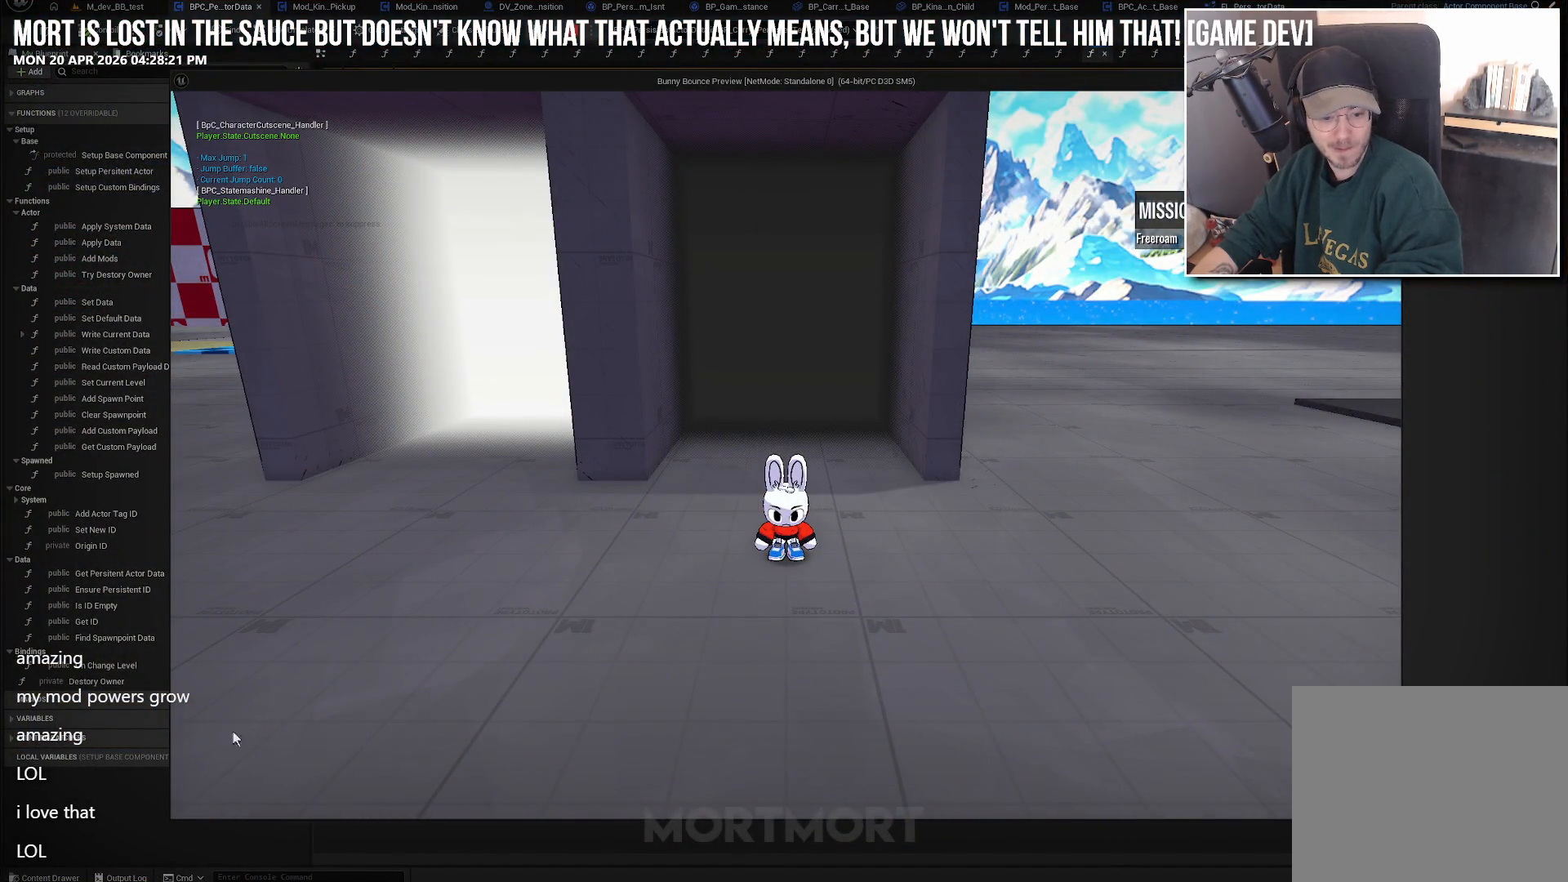
{"buttons": [], "left_stick": "center", "right_stick": "center", "events": []}
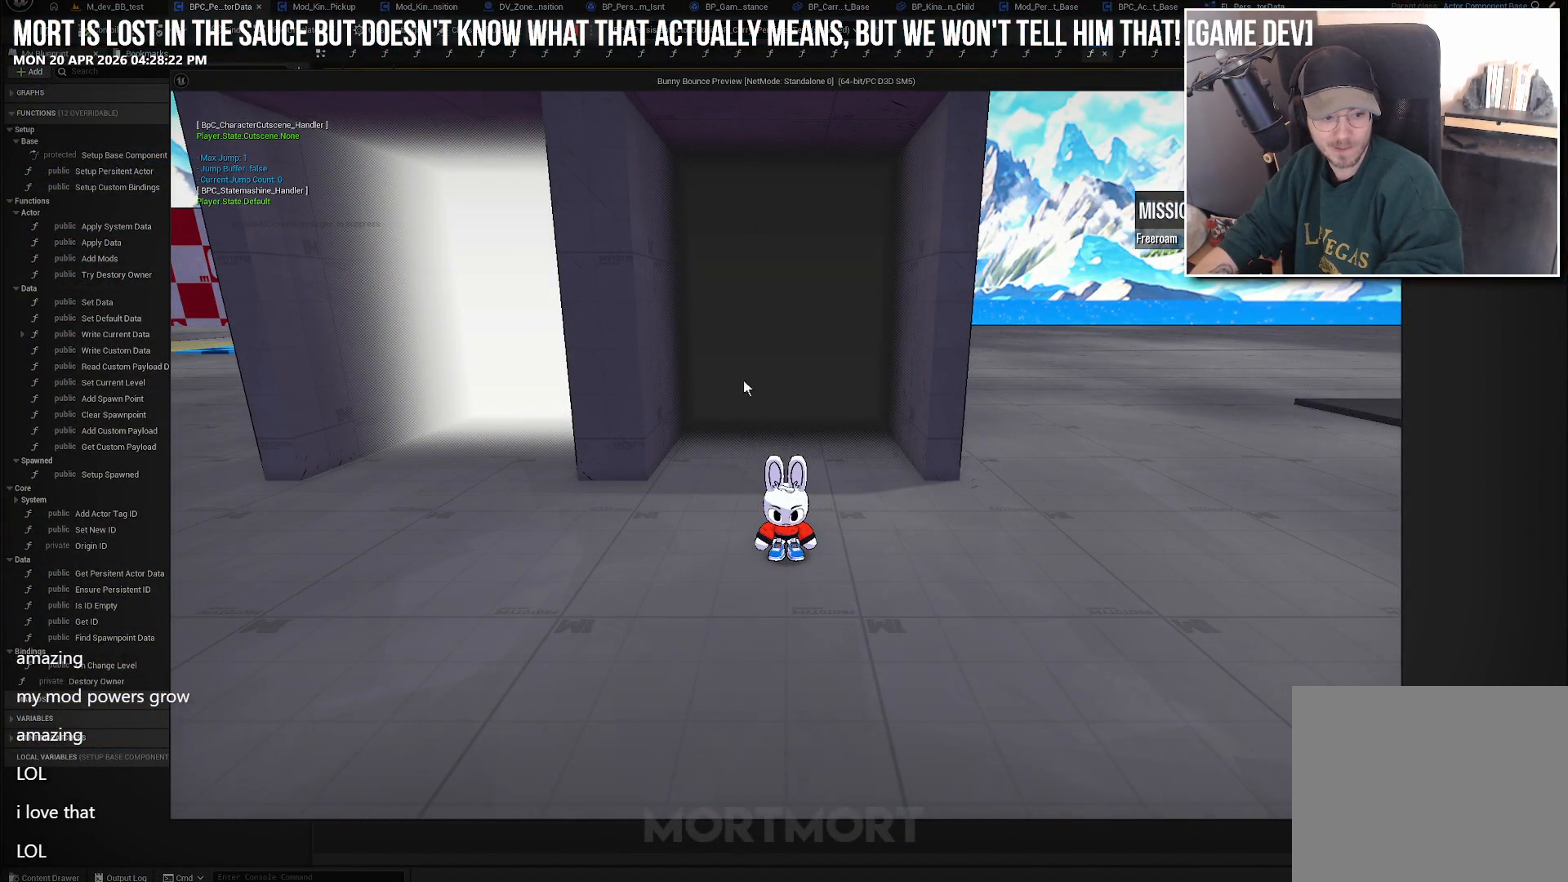
{"buttons": [], "left_stick": "center", "right_stick": "center", "events": []}
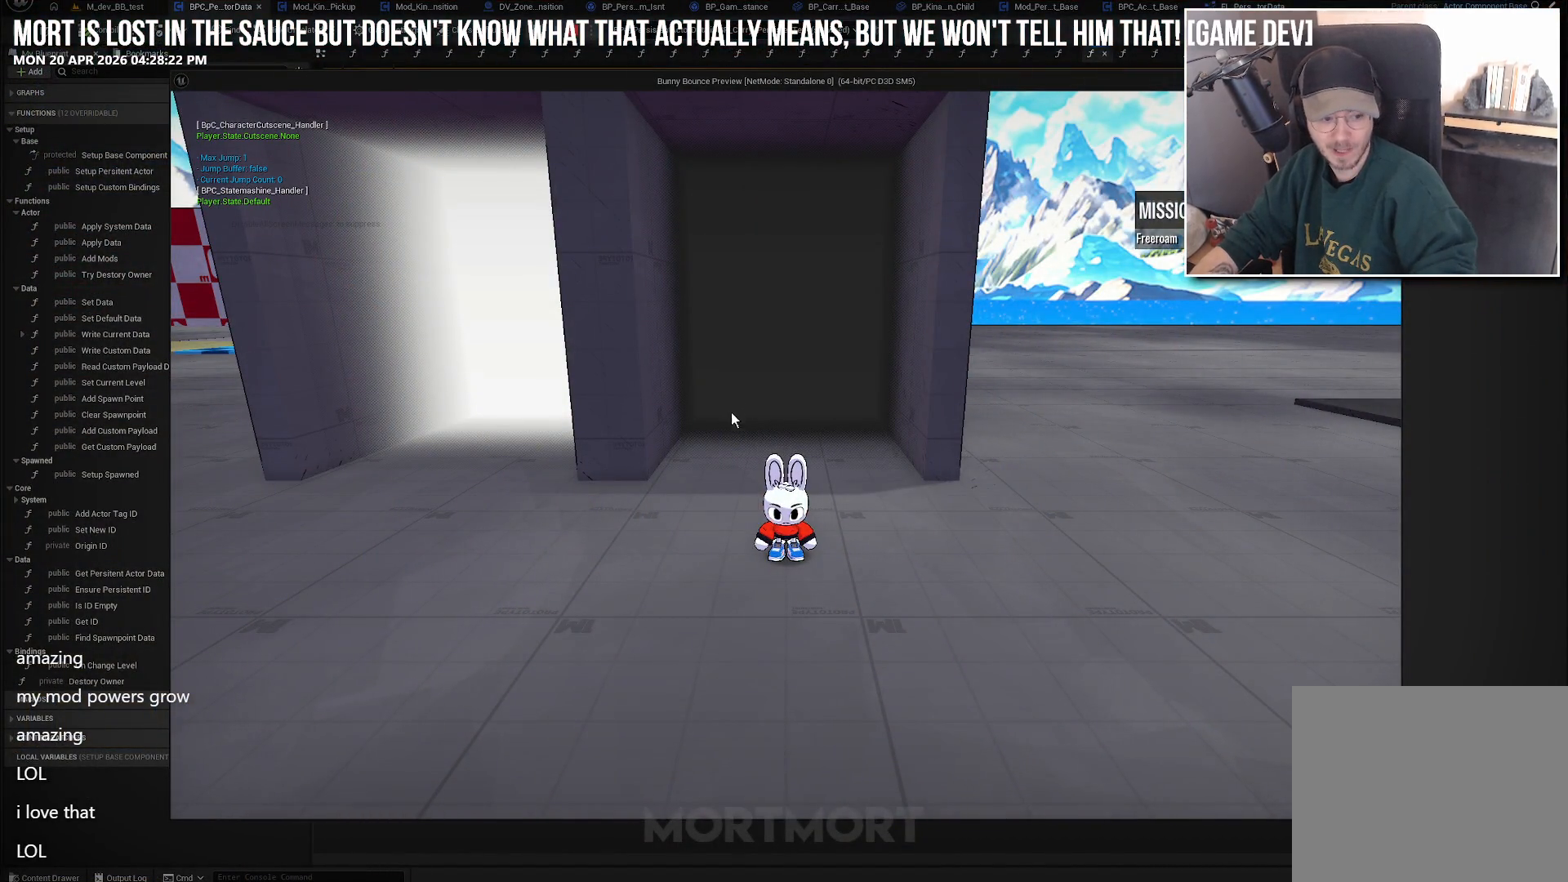
{"buttons": [], "left_stick": "center", "right_stick": "center", "events": []}
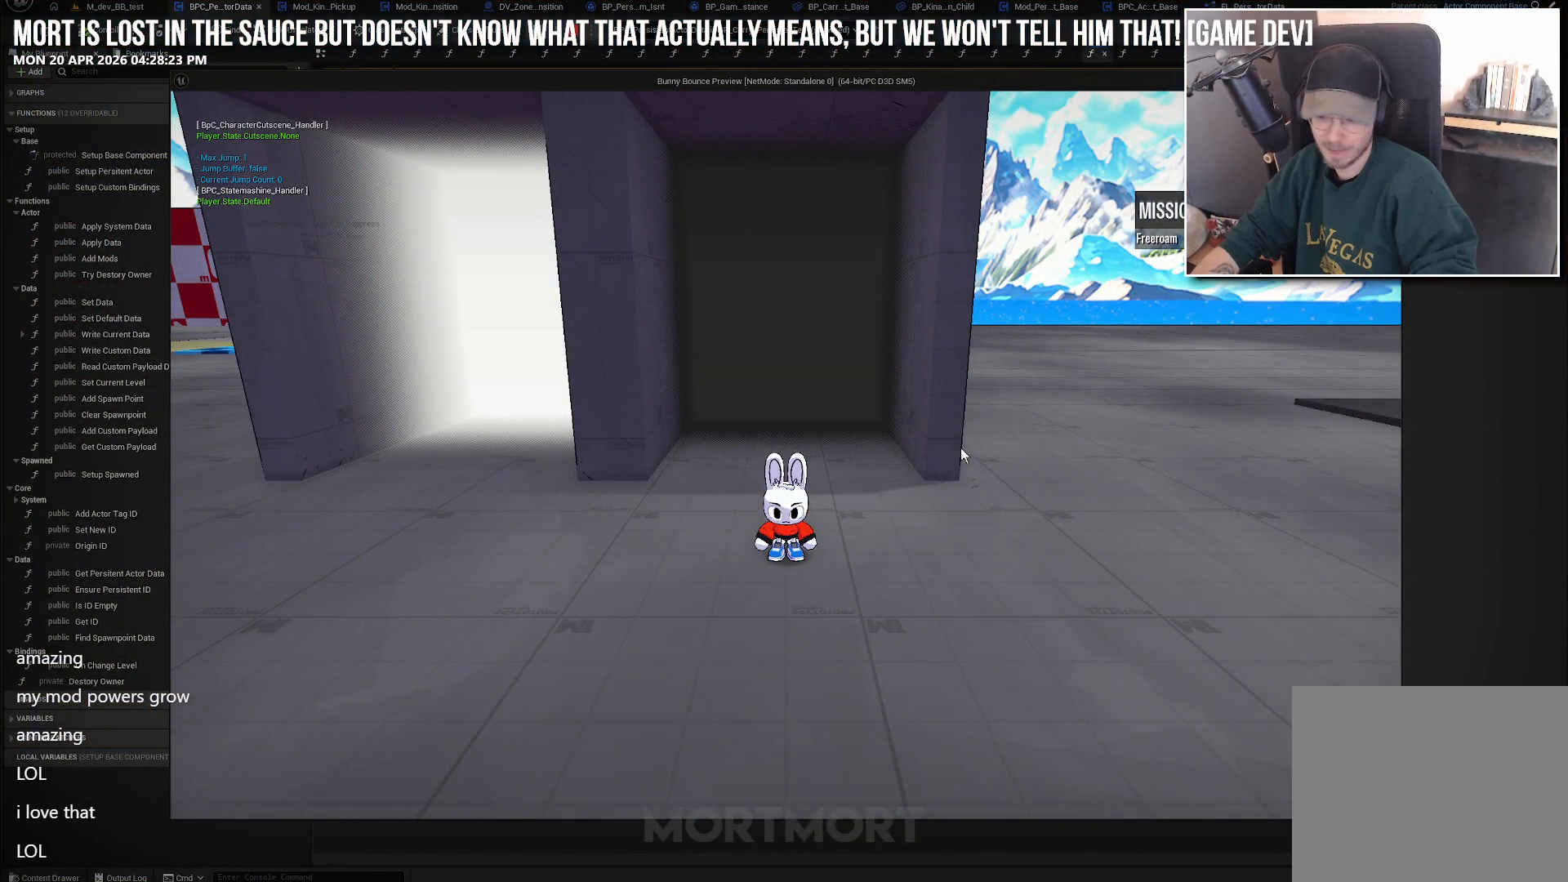
{"buttons": [], "left_stick": "center", "right_stick": "center", "events": []}
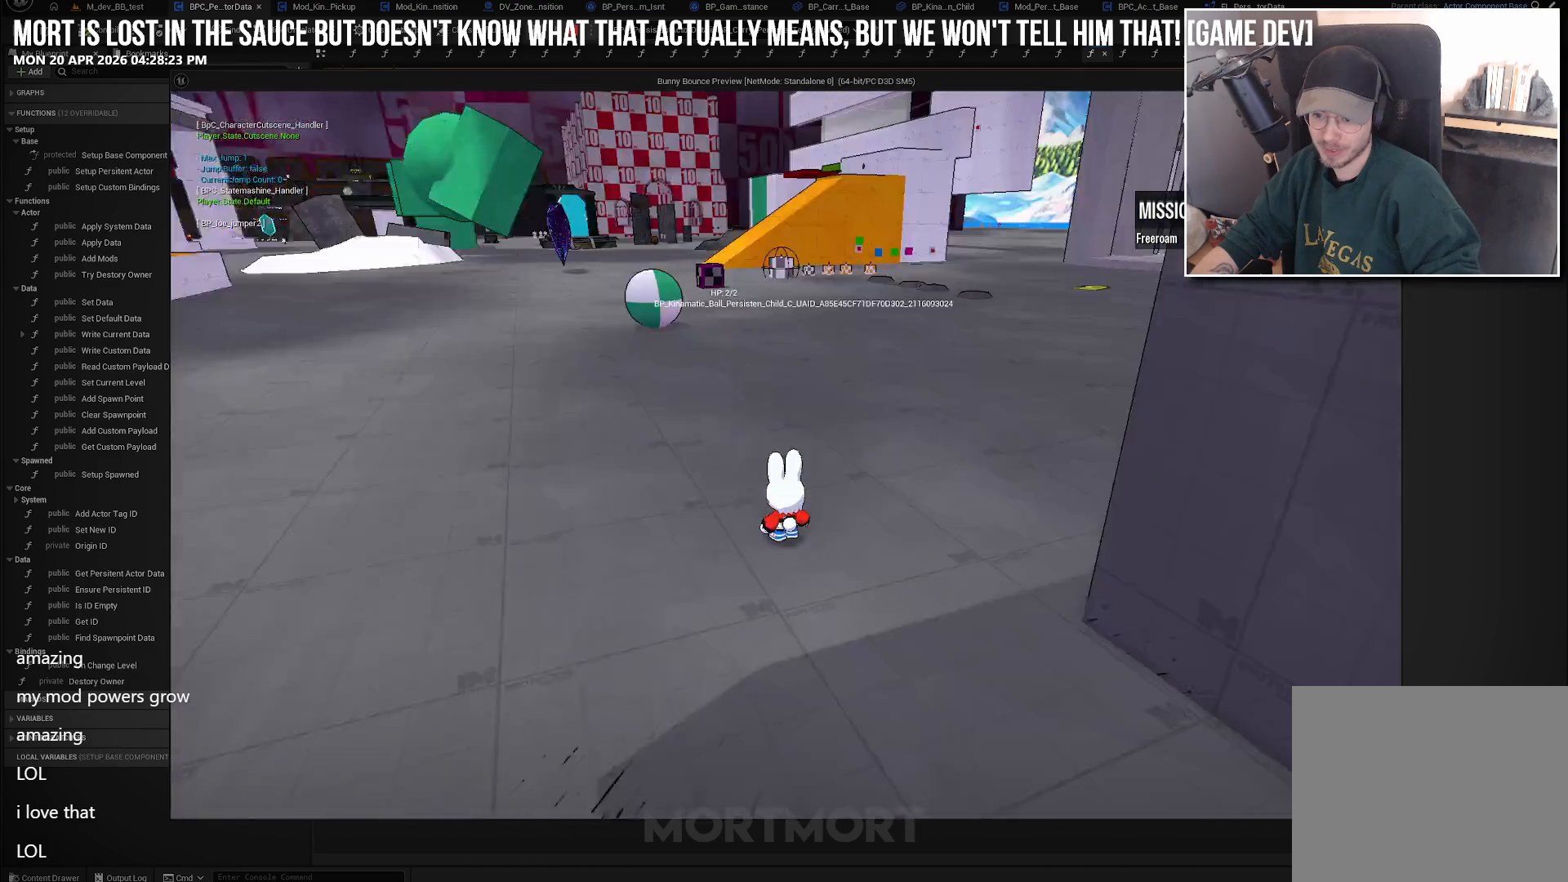
{"buttons": [], "left_stick": "center", "right_stick": "center", "events": []}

ACTION ITEM. Without including any image, reproduce the full listing above as written.

ANSWER SPACE.
{"buttons": [], "left_stick": "center", "right_stick": "center", "events": []}
{"buttons": [], "left_stick": "center", "right_stick": "center", "events": []}
{"buttons": [], "left_stick": "center", "right_stick": "center", "events": []}
{"buttons": [], "left_stick": "center", "right_stick": "center", "events": []}
{"buttons": [], "left_stick": "center", "right_stick": "center", "events": []}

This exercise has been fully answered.